Social networks in relation to self-reported symptomatic infections in individuals aged 40-75 - the Maastricht study.
Brinkhues S, Schram MT, Hoebe CJPA, Kretzschmar MEE, Koster A, Dagnelie PC, Sep SJS, van Kuijk SMJ, Savelkoul PHM, Dukers-Muijrers NHTM
Most infections are spread through social networks (detrimental effect). However, social networks may also lower infection acquisition (beneficial effect). This study aimed to examine associations between social network parameters and prevalence of self-reported upper and lower respiratory, gastrointestinal and urinary tract infections in a population aged 40-75.

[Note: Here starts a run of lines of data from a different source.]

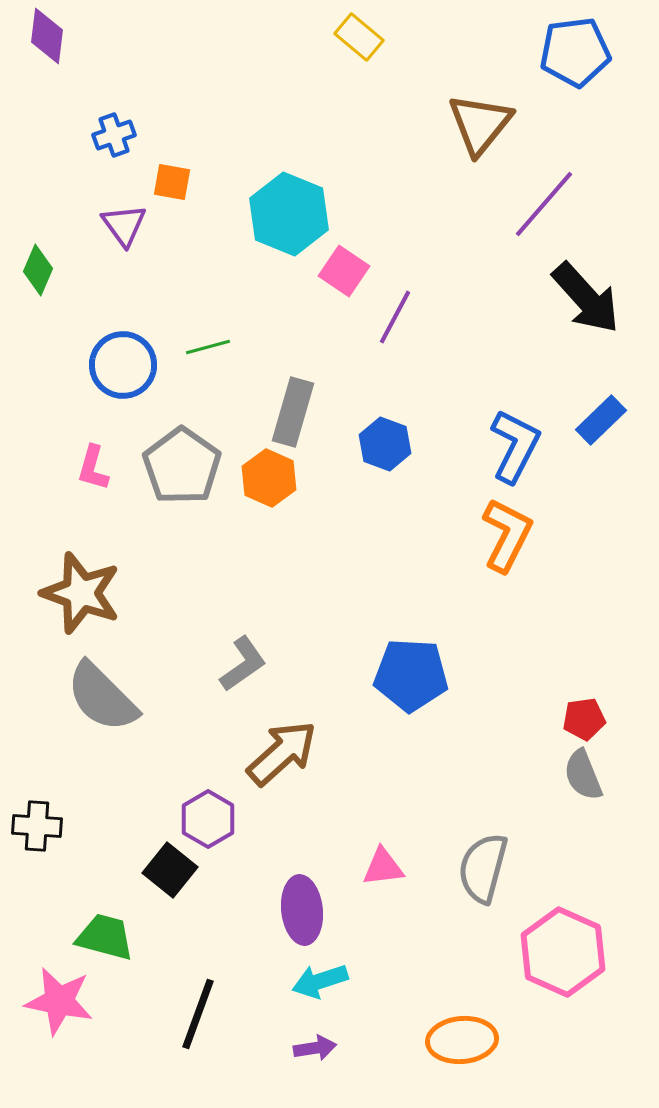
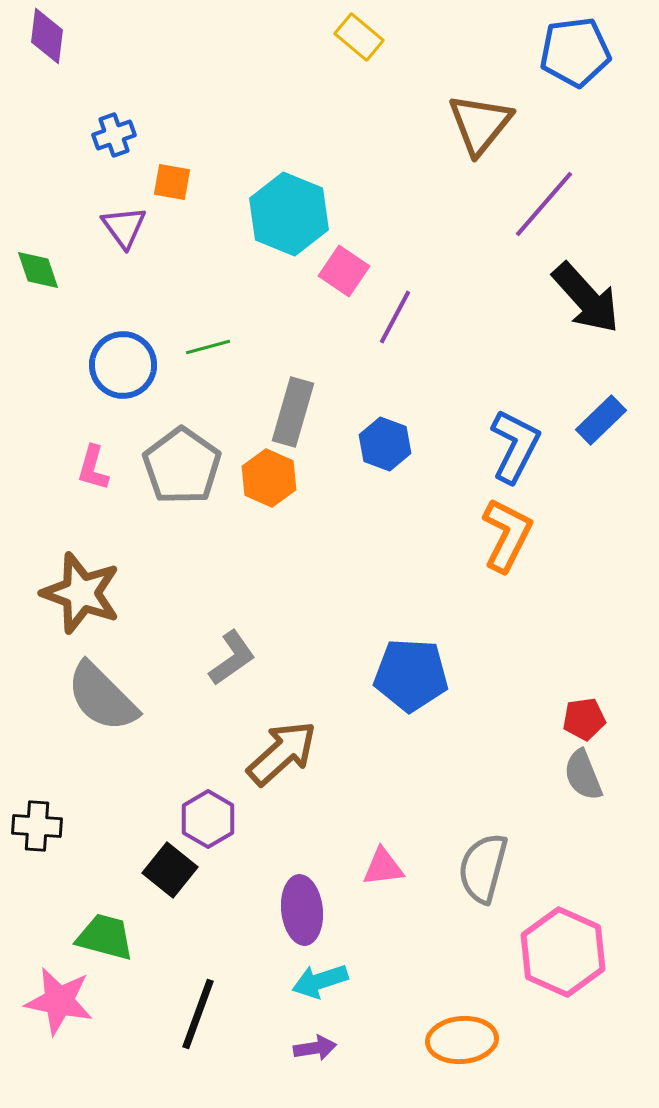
purple triangle at (124, 225): moved 2 px down
green diamond at (38, 270): rotated 42 degrees counterclockwise
gray L-shape at (243, 664): moved 11 px left, 6 px up
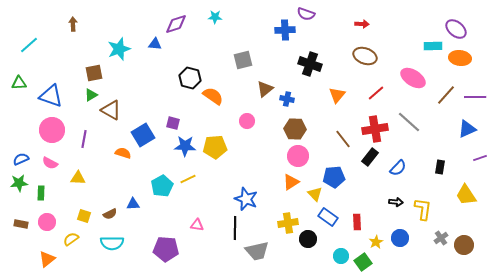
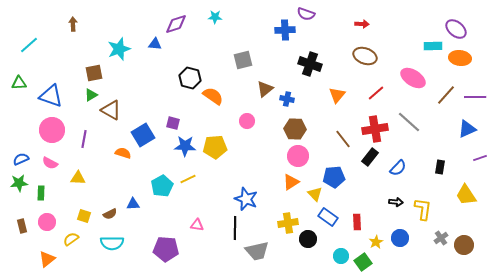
brown rectangle at (21, 224): moved 1 px right, 2 px down; rotated 64 degrees clockwise
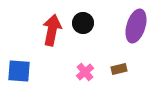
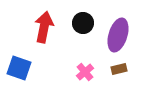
purple ellipse: moved 18 px left, 9 px down
red arrow: moved 8 px left, 3 px up
blue square: moved 3 px up; rotated 15 degrees clockwise
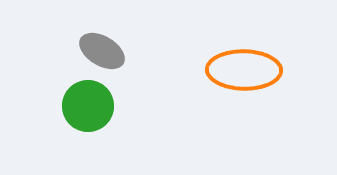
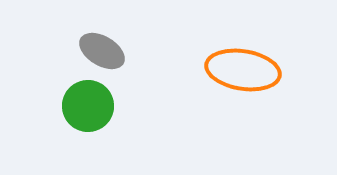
orange ellipse: moved 1 px left; rotated 8 degrees clockwise
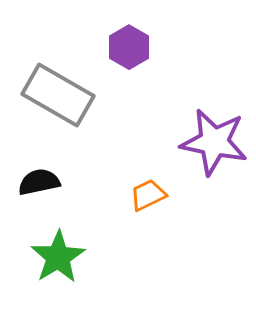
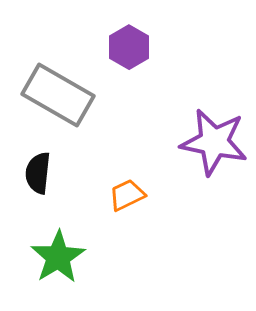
black semicircle: moved 1 px left, 9 px up; rotated 72 degrees counterclockwise
orange trapezoid: moved 21 px left
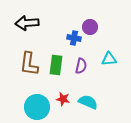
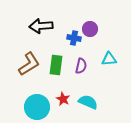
black arrow: moved 14 px right, 3 px down
purple circle: moved 2 px down
brown L-shape: rotated 130 degrees counterclockwise
red star: rotated 16 degrees clockwise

In this population-based cross-sectional cohort study (N = 3004, mean age 60.0 ± 8.2 years, 49% women), infections within the past two months were assessed by self-administered questionnaires. Social network parameters were assessed using a name generator questionnaire. To examine the associated beneficial and detrimental network parameters, univariable and multivariable logistic regression was used.
Participants reported an average of 10 people (alters) with whom they had 231 contacts per half year. Prevalences were 31.1% for upper respiratory, 11.5% for lower respiratory, 12.5% for gastrointestinal, and 5.7% for urinary tract infections. Larger network size, and a higher percentage of alters that were friends or acquaintances were associated with higher odds of upper respiratory, lower respiratory and/or gastrointestinal infections (detrimental). A higher total number of contacts, higher percentages of alters of the same age, and higher percentages of family members/acquaintances were associated with lower odds of upper respiratory, lower respiratory and/or gastrointestinal infections (beneficial).
We identified both detrimental and beneficial associations of social network parameters with the prevalence of infections. Our findings can be used to complement mathematical models on infection spread, as well as to optimize current infectious disease control.